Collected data
□ □ □

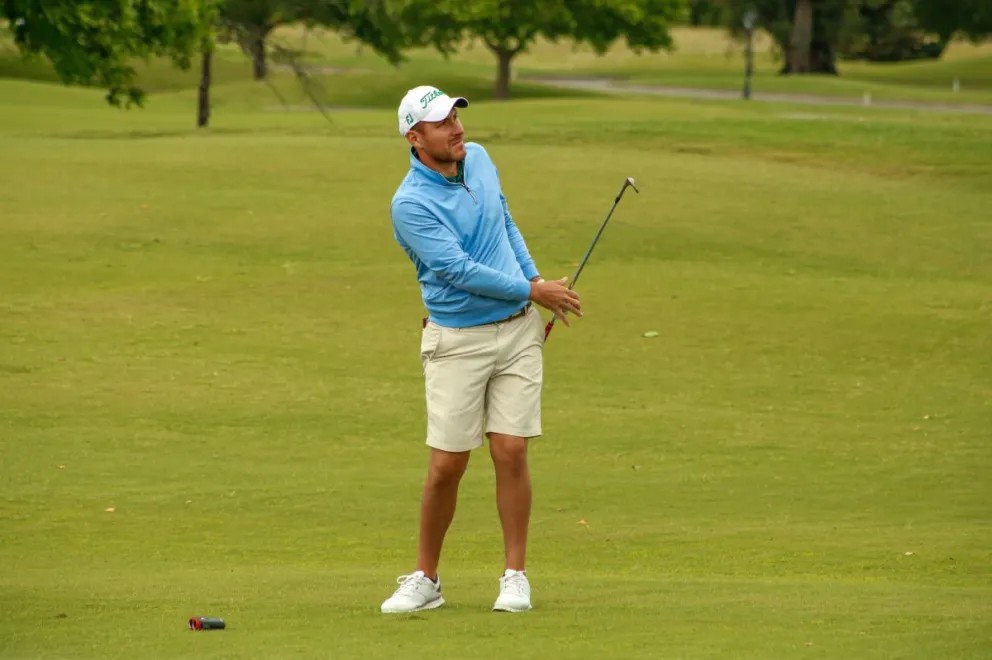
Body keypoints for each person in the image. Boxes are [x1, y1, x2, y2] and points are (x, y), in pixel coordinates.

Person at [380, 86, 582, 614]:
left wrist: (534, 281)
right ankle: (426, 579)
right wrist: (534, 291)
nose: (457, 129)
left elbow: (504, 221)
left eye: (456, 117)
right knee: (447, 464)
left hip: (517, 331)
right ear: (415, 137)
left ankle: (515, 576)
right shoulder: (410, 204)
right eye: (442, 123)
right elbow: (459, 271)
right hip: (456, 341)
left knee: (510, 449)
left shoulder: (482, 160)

□ □ □

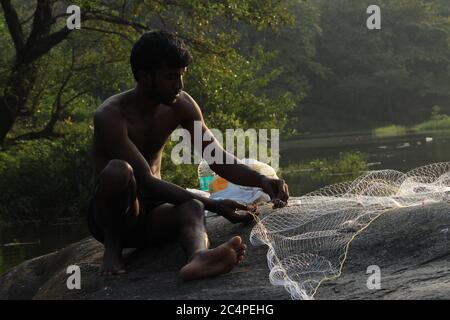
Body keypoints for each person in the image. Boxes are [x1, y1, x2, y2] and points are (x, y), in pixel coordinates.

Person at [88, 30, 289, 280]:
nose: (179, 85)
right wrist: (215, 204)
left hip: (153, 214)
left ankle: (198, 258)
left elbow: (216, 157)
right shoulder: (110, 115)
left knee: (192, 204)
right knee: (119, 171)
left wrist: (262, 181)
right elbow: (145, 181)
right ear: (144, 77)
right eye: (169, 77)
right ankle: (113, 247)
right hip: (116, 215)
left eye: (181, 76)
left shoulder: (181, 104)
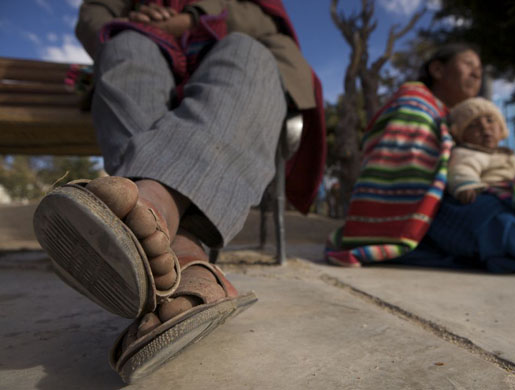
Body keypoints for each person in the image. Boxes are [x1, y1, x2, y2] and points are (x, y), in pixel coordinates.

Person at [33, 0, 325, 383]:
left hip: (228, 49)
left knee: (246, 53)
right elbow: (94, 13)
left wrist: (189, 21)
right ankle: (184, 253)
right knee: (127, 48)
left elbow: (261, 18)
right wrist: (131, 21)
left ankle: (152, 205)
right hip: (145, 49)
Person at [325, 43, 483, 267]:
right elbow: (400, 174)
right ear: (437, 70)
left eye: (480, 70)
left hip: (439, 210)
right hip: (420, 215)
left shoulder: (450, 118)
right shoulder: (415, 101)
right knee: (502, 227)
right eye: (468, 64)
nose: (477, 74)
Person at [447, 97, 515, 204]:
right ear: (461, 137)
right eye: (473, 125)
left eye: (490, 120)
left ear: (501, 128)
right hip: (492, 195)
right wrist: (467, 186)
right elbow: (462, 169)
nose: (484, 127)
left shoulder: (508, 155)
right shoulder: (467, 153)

□ □ □

WHAT YOU HAVE TO DO →
Write out, from the lines above, only those from the line with "right hip: (492, 195)" to the line with "right shoulder: (467, 153)", exactly as given, including the first and the last.

EXPECTED ANSWER →
right hip: (492, 195)
right wrist: (467, 186)
right elbow: (462, 169)
nose: (484, 127)
left shoulder: (508, 155)
right shoulder: (467, 153)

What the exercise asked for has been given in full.